Mù Qīng (; March 15, 1921 – October 11, 2003) was a Chinese journalist and politician. He was known for his contributions to Chinese journalism in the 20th century. He was a reporter at Xinhua News Agency for decades before becoming its President. Most of his works were published in journalism textbooks and have been used widely throughout China.

Biography

Youth
Mu was born in Bengbu, Anhui in 1921. After attending secondary school in Henan he joined the Eighth Route Army, and in 1937, at the age of 16, he was responsible for a number of propaganda works. He joined the Communist Party of China in 1939 and entered the Lu Xun Academy of Art () a year later.

War Correspondent
Mu commenced his career in journalism as a war correspondent in Jiefang Daily in the year 1942. Early in his career, he engaged in covering news stories on war, including the Sino-Japanese War (1937–1945) and the Chinese Civil War. After Japan had surrendered in 1945, Mu was sent to the North-eastern China and established Dongfang Daily ().

Career in Xinhua
After the founding of the People's Republic of China (PRC) in 1949, Mu was promoted to a senior level in the Xinhua News Agency. In 1951, Mu was given the title of Vice President for the Xinhua Headquarters in Beijing. Later in 1955, he moved from the Headquarters to the Xinhua News Agency main office in Shanghai, where he was President for the next three years.

In 1982, Mu became the Chief President of Xinhua until his retirement in 1992. On October 11, 2003 he died from lung cancer in Beijing.

────────────────────

▶ WORK INSTRUCTIONS:
1. Using the Mu Qing biography, decide whether each statement below agrees with it. Answer yes or no and quote the words that settle it.
(a) Mu began his journalism career as a war correspondent at Jiefang Daily in 1942.
(b) Mu served as President of the Xinhua main office in Shanghai for five years.
(c) Mu died in Shanghai.
2. Answer these questions from the Mu Qing biography.
(a) Where was Mu born?
(b) What title was Mu given in 1951?
(c) In what year did Mu retire?
3. Write what follows the last sentence of the Mu Qing biography.

────────────────────

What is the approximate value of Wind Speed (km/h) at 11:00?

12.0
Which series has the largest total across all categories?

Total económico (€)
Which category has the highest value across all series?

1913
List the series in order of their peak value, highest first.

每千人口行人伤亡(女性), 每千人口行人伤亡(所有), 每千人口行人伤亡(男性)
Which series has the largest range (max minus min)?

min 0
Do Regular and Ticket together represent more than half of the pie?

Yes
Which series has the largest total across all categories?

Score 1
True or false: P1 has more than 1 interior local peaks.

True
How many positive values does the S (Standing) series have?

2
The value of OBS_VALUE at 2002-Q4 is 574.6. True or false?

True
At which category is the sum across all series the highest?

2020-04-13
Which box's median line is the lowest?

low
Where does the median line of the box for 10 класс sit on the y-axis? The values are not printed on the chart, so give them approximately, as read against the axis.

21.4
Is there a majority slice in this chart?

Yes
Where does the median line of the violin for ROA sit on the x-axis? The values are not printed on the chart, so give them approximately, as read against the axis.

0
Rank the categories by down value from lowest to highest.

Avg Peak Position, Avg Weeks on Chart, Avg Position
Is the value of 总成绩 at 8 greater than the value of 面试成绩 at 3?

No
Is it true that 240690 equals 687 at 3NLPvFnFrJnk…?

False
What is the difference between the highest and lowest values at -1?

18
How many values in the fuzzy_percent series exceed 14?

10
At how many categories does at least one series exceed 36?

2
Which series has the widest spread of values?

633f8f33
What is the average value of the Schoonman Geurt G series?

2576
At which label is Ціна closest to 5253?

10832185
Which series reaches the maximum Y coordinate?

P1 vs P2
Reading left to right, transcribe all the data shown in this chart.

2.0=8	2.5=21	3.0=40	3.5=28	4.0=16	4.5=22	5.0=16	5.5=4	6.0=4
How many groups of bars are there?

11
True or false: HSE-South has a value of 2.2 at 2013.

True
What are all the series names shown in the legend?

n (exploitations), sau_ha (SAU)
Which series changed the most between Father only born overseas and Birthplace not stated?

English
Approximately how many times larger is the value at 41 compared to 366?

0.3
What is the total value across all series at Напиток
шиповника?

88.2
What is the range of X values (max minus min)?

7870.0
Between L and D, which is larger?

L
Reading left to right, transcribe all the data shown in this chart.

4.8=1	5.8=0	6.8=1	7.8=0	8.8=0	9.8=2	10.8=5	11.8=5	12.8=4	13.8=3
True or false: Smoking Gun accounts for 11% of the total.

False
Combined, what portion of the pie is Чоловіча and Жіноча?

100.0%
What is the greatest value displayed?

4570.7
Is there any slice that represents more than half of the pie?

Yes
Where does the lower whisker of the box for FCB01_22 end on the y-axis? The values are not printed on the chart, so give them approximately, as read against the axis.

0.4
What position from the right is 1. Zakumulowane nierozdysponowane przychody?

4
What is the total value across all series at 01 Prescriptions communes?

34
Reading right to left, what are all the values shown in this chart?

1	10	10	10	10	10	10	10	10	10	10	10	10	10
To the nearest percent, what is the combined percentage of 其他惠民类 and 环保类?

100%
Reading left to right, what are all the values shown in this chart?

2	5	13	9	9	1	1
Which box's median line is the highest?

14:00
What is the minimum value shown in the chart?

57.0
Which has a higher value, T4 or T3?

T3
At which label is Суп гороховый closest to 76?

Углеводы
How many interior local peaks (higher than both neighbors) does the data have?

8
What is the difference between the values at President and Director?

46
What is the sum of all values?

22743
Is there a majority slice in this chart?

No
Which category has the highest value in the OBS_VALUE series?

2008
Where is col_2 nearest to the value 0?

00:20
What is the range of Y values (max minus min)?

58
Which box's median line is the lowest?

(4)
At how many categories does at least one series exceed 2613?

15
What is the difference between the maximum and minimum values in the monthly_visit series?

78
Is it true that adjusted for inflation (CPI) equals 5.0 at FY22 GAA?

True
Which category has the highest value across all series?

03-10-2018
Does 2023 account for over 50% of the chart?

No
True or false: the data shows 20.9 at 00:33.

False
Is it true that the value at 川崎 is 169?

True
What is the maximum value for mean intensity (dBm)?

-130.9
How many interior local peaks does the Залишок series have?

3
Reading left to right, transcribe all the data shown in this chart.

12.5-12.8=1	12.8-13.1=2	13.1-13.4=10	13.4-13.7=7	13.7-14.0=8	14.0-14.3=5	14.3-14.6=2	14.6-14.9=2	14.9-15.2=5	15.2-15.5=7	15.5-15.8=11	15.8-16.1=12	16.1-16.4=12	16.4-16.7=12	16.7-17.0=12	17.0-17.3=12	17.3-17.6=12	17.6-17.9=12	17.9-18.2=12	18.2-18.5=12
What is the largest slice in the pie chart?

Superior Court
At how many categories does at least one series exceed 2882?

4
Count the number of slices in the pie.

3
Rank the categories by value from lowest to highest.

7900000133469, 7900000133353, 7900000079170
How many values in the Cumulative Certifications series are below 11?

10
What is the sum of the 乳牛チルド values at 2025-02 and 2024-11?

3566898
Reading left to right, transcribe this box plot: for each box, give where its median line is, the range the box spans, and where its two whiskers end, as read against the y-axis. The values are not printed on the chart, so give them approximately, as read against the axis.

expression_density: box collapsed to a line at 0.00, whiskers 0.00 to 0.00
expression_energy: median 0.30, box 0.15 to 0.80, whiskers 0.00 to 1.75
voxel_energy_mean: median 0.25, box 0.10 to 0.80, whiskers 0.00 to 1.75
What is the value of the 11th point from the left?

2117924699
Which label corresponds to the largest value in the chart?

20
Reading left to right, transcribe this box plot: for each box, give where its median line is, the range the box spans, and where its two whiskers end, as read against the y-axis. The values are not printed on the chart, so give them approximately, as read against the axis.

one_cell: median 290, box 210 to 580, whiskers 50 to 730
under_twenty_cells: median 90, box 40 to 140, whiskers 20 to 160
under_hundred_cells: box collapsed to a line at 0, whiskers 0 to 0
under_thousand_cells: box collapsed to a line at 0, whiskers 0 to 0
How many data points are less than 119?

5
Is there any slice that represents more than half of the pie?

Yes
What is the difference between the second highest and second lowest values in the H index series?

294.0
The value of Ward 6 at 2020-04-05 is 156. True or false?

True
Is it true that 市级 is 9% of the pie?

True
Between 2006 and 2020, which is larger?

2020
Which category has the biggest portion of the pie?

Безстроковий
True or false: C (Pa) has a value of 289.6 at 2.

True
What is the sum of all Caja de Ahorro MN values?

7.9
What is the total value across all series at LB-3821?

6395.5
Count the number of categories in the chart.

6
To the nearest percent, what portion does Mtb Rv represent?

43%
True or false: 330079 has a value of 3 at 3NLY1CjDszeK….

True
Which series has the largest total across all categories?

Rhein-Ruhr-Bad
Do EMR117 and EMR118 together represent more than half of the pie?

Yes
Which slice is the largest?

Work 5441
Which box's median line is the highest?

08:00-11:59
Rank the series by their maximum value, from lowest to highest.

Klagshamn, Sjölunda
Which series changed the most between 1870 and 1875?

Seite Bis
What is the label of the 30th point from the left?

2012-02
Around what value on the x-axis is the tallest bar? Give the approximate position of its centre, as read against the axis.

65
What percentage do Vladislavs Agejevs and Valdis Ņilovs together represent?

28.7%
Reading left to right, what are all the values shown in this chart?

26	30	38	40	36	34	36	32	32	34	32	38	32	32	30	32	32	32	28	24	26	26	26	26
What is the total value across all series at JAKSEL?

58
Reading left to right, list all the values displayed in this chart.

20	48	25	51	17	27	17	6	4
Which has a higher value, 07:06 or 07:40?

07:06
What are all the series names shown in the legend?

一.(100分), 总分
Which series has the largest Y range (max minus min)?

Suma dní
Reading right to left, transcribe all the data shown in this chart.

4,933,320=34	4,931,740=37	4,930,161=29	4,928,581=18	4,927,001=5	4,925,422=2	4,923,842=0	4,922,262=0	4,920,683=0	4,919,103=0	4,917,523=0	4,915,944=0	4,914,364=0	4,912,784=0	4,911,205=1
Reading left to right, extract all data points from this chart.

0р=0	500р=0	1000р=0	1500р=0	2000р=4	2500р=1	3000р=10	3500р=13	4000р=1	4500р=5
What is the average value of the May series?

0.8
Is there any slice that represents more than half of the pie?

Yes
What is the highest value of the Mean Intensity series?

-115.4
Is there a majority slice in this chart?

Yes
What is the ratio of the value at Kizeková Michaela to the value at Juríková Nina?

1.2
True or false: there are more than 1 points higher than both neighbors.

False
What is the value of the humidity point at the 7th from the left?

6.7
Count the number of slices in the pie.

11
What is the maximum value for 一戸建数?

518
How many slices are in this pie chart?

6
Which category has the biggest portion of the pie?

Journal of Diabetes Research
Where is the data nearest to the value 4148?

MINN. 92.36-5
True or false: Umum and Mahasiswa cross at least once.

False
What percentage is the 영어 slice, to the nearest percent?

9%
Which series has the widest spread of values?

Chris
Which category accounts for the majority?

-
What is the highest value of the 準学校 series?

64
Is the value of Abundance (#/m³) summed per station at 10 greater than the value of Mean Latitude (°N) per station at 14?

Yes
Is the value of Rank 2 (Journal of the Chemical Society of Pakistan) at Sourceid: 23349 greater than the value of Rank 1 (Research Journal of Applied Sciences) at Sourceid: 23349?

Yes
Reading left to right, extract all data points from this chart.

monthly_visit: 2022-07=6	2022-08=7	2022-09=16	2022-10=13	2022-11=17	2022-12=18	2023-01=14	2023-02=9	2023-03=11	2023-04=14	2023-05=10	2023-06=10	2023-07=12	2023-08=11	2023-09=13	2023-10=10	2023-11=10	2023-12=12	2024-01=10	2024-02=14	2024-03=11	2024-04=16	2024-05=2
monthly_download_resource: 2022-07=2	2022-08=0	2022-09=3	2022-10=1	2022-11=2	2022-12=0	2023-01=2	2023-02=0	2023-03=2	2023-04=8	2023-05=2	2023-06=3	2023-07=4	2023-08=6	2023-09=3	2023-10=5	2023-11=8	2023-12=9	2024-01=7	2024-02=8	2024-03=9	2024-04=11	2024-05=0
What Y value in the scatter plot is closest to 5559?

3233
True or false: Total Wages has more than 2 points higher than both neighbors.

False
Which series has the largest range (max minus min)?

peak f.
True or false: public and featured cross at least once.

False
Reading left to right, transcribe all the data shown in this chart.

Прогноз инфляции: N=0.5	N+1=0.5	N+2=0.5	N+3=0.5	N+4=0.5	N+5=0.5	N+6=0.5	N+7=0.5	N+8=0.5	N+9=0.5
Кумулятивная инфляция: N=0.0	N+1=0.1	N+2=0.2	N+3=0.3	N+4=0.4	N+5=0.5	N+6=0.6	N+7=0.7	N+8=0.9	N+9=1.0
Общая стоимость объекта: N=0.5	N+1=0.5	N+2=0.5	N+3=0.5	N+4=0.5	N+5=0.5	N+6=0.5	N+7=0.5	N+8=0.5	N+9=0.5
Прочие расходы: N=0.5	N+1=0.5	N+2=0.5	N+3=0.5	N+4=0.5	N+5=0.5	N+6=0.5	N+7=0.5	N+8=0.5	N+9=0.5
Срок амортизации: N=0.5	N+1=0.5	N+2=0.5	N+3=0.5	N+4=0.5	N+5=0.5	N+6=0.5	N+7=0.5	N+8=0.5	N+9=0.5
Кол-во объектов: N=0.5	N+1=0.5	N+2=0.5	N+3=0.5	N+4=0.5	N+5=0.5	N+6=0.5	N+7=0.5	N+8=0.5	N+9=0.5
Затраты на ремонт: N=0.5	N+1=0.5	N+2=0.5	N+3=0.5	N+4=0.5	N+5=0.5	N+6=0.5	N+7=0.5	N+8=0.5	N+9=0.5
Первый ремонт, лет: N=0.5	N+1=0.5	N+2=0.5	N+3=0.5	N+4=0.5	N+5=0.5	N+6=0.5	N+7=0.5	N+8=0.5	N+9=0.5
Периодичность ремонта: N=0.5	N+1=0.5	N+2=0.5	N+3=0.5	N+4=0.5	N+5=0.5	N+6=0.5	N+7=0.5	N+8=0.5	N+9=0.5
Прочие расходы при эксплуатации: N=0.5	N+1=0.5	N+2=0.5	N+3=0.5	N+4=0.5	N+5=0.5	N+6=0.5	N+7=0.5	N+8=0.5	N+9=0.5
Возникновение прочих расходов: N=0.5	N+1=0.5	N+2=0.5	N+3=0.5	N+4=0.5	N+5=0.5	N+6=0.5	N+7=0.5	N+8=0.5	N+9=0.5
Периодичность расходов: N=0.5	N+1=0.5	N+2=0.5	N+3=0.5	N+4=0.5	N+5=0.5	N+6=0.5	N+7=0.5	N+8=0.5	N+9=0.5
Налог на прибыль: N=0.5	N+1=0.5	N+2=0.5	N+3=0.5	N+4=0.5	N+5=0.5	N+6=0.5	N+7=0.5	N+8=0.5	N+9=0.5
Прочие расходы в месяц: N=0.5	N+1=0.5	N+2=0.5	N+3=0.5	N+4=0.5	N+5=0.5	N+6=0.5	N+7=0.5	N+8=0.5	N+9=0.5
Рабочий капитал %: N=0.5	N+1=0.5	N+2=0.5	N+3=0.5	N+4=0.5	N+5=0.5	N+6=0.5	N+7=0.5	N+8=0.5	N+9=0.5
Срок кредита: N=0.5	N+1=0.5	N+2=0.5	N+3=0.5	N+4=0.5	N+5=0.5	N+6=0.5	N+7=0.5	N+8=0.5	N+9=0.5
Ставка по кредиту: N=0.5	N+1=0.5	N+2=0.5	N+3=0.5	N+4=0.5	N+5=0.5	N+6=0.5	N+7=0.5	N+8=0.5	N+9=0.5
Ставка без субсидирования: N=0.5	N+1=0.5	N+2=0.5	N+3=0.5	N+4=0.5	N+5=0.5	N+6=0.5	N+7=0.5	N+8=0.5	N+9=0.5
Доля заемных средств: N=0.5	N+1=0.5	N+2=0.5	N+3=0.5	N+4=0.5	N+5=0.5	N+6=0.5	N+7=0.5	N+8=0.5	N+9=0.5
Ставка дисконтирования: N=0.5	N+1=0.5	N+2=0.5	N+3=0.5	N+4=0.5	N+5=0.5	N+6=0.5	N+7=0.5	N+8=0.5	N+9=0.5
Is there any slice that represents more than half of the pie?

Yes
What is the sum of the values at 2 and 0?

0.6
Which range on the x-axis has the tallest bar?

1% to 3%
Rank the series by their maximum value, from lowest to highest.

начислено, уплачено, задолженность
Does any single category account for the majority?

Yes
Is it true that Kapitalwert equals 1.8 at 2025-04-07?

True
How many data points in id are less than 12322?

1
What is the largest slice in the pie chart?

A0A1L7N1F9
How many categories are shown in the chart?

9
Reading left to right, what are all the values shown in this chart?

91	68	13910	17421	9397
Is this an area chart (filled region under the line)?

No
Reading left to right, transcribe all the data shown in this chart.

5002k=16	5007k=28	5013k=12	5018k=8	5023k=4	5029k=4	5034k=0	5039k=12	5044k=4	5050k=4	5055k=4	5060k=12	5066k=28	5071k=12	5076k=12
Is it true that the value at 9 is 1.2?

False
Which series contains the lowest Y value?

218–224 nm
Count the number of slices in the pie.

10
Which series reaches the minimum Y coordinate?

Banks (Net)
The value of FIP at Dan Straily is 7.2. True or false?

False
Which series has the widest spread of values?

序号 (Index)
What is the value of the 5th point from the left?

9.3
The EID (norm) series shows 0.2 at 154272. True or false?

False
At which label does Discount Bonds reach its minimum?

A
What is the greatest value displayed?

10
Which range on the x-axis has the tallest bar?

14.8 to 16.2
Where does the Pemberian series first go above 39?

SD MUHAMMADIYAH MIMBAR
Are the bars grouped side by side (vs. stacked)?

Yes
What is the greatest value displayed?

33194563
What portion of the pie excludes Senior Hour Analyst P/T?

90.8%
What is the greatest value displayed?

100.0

────────────────────

▶ TASK ANSWERS:
1.
(a) Yes: "Mu commenced his career in journalism as a war correspondent in Jiefang Daily in the year 1942."
(b) No: "where he was President for the next three years."
(c) No: "he died from lung cancer in Beijing."

2.
(a) Bengbu, Anhui
(b) Vice President for the Xinhua Headquarters in Beijing
(c) 1992

3.
Concern for the poor 

Mu was known for his interest in reporting on the circumstances of Chinese peasants. He visited different parts of China frequently and interviewed the poverty stricken communities about their daily experiences. His goal was to make the central government aware of the needs of those who are underprivileged.

Mu wrote stories about Communist Party and local government officials he saw as role models. The most famous of these is "Jiao Yulu: A Good Example of the Secretaries of the County Committee of the Communist Party" (), in which Mu recorded the work done by Jiao Yulu in helping the peasants during a time of natural disaster.

Mu's Principles of Journalism
Throughout Mu's career in journalism, there are several principles which he has upheld.

Importance of Investigation 
Mu believed that investigative journalism is a journalist's responsibility to the readers. He thought that investigation is essential in ensuring that the facts reported are accurate. Journalists must be constantly alert and insist on investigation so that the news reported would be honest and truthful.

Mu believed that investigation is so important that it sustains the life of a journalist as a journalist. He also thought that without investigation, news would lose its energy, orientation and meaning. On the other hand, Mu resisted making reports with people and stories which were fictional.

Importance of Raising Questions 
Mu believed that in order to have accurate news reporting, journalists have to be constantly ready to challenge the information collected. Instead of merely reporting facts in a narrative way, journalists are to reveal to the readers the significance and meaning behind the news reports.

Mu thought that raising questions enable journalists to think more, investigate more, and discover more; only by doing these things, can journalists reach closer to the truth.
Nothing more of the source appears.